# [Task requirements]
Extend the article on GeForce FX anisotropic filtering benchmarks, starting right after its final sentence.

# [Text segment]

Now, the last thing we have to do is check the performance drop occurring in the three modes by GeForce FX when we enable anisotropic filtering. As usual, we will compare the results with those shown by ATI RADEON 9700 PRO.
Our first benchmark is Unreal Tournament 2003. The game uses Direct3D. Game settings looked as follows: Texture Detail: Highest, World Detail: Highest, Character Detail: Highest, Physics Detail: Normal, Character Shadows: ON, Dynamic Lighting: ON, Detail Textures: ON, Projectors: ON, Decals: ON, Coronas: ON, Decal Stay: Normal, Foliage: ON, Tri-linear Filtering: ON. We ran the Antalus flyby-scene.
We used “Speed” and “Quality” settings for ATI RADEON 9700 PRO in Direct3D as well as in OpenGL. The settings are those as shown in the above driver screenshots with one exception – we were moving the anisotropy level slide-bar to different positions.

# [Given material]
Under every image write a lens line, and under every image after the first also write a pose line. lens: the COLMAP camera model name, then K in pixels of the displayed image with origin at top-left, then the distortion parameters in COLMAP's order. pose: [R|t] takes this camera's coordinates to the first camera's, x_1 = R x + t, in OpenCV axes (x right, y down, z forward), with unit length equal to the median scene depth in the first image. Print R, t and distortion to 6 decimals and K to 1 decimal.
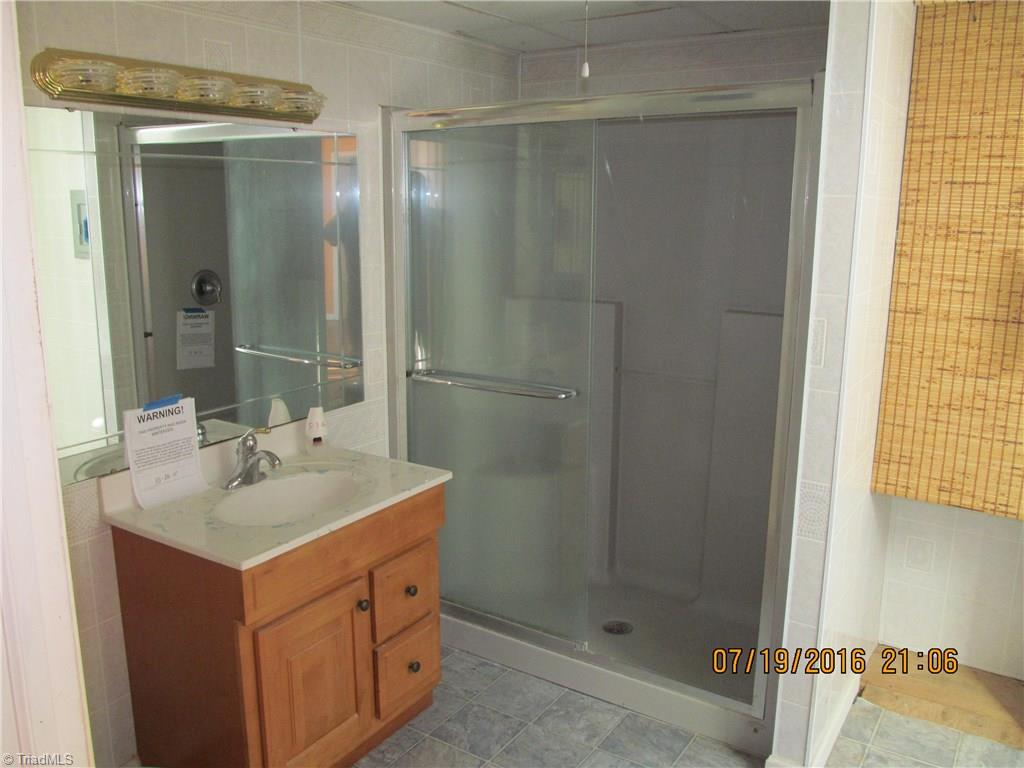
lens RADIAL K [[852.1, 0, 512.0], [0, 852.1, 384.0], [0, 0, 1]] dist [-0.074933, 0.014421]
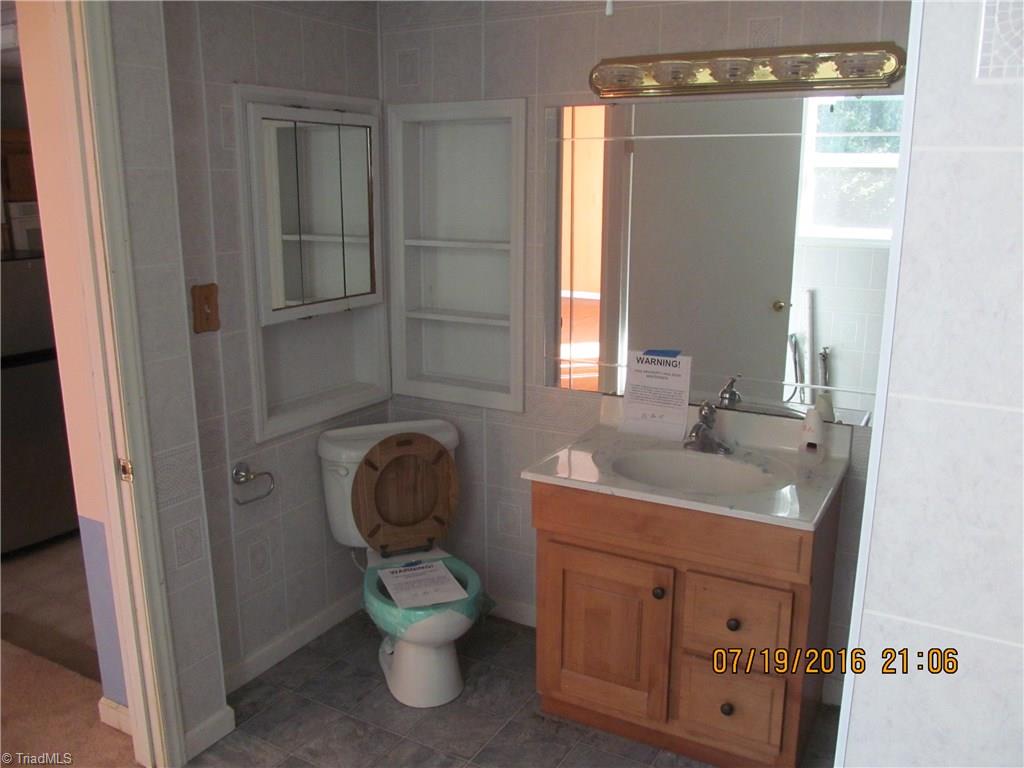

# [Exercise output]
We made almost no mistake by promising a “nearly cost-free” 2x anisotropic filtering in the “Aggressive” mode by GeForce FX. But this “nearly” amounted to 12% in the highest resolution. In the “Application” mode with true tri-linear filtering, NVIDIA GeForce FX has to perform anisotropic filtering in the way GeForce4 does, so they have similar performance drops. The performance reduction in the “Balanced” mode is in-between the two other modes by GeForce FX.
It is interesting, but the turned-on 2x anisotropic filtering in the “Speed” mode by ATI RADEON 9700 PRO leads to an increase in speed: the absence of tri-linear filtering allows more efficient use of texturing caches.
In the “Quality” mode, the adaptive anisotropic filtering algorithm implemented in RADEON 9700 PRO allows the solution to sacrifice less performance compared to the highest-quality “Application” mode on GeForce FX 5800 Ultra, which uses the same anisotropic filtering method as NVIDIA GeForce3 / GeForce4 chips.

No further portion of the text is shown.